Juan González-Quirós y Corujo, Conde de la Carrera y propietario del palacio de Labra, en Cangas de Onís, reclamará una indemnización por daños y perjuicios al consorcio japonés que le acusó de estafa, en virtud de la sentencia de la Audiencia Provincial de Barcelona por la que han sido absueltos los acusados y ha quedado acreditada la autenticidad de la obra 'Dios solar emergiendo en Okinawa', de Salvador Dalí. Aseguraban los nipones que la escultura del artista catalán que les había alquilado el coleccionista asturiano para una exposición y que pretendían comprar -la misma que hace años había estado expuesta en Okinawa y de la que se encaprichó la delegación nipona- no era auténtica, y le llevaron a los juzgados.

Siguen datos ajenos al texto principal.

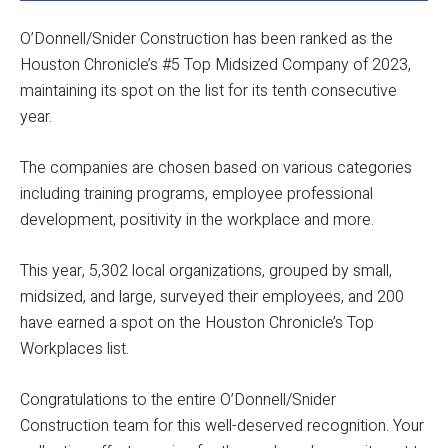
O’Donnell/Snider Construction has been ranked as the
Houston Chronicle’s #5 Top Midsized Company of 2023,
maintaining its spot on the list for its tenth consecutive
year.
The companies are chosen based on various categories
including training programs, employee professional
development, positivity in the workplace and more.
This year, 5,302 local organizations, grouped by small,
midsized, and large, surveyed their employees, and 200
have earned a spot on the Houston Chronicle’s Top
Workplaces list.
Congratulations to the entire O’Donnell/Snider
Construction team for this well-deserved recognition. Your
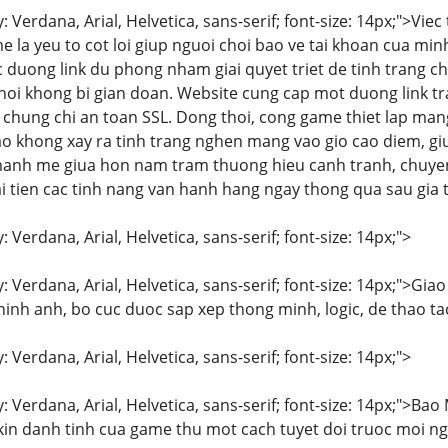
y: Verdana, Arial, Helvetica, sans-serif; font-size: 14px;">V
la yeu to cot loi giup nguoi choi bao ve tai khoan cua minh
 duong link du phong nham giai quyet triet de tinh trang c
oi khong bi gian doan. Website cung cap mot duong link tr
p chung chi an toan SSL. Dong thoi, cong game thiet lap ma
 khong xay ra tinh trang nghen mang vao gio cao diem, gi
manh me giua hon nam tram thuong hieu canh tranh, chuyen
 tien cac tinh nang van hanh hang ngay thong qua sau gia tri
: Verdana, Arial, Helvetica, sans-serif; font-size: 14px;">
y: Verdana, Arial, Helvetica, sans-serif; font-size: 14px;">Gi
hinh anh, bo cuc duoc sap xep thong minh, logic, de thao t
: Verdana, Arial, Helvetica, sans-serif; font-size: 14px;">
y: Verdana, Arial, Helvetica, sans-serif; font-size: 14px;">B
 kin danh tinh cua game thu mot cach tuyet doi truoc moi n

Explican desde el entorno del conde que, aunque delicado de salud -en mayo de 2018 se archivaron provisionalmente las actuaciones contra él por sus problemas médicos-, sigue de cerca todo lo que sucede y que la resolución judicial ha servido para limpiar su nombre. «Nuestra escultura de Salvador Dalí es auténtica, ha quedado demostrado», celebraban fuentes cercanas a la familia.

Y es que la obra de arte, sentencia el tribunal, es propiedad de González-Quirós y es original, pero fue «cuestionada arbitrariamente por los adquirientes de la misma, el Comité de Okinawa Dalí Project, que no hicieron frente al pago acordado». Además, «ha quedado probada la falta de rigor de la pericial realizada en su día por la Fundación Gala-Salvador Dalí, plagada de errores y falsedades». En ella se basó la acusación para basar el caso, pero una vez en la sala -con la escultura presente, por cierto-, el tribunal comprobó que no había sustento en sus análisis. «Debemos poner de manifiesto la falta de rigor de la pericial», puesto que realiza afirmaciones sobre el material y los corales que la ornamentan «simplemente con la inspección ocular de la misma». Y se pudo comprobar de hecho que era de plata, y no de bronce como mantenía la acusación.

Ahora, el Conde de La Carrera -título, por cierto, cuya legitimidad asegura el Cuerpo de Nobleza del Principado de Asturias que nunca ha puesto en duda- reclamará no solo los daños y perjuicios ocasionados, sino también el regreso a Asturias de la escultura, que ha quedado en el juzgado de Barcelona con el Comité de Okinawa como depositario, «sin perjuicio del derecho de las partes a acudir a la jurisdicción competente para resolver la controversia contractual subyacente». Esto es, aún habrá que decidir si el comité japonés acaba de pagar la escultura y se la queda o si, al no haber sido pagadaen su totalidad la cantidad en la que ambas partes habían fijado el precio de la obra de arte, que eran más de 600.000 euros, la devuelve. Los japoneses dejaron de pagar desde el año 2009, cuando se inició este conflicto que acabó en los tribunales y que aún no ha visto su final definitivo. No mientras la escultura siga sin volver a manos de sus legítimo propietario.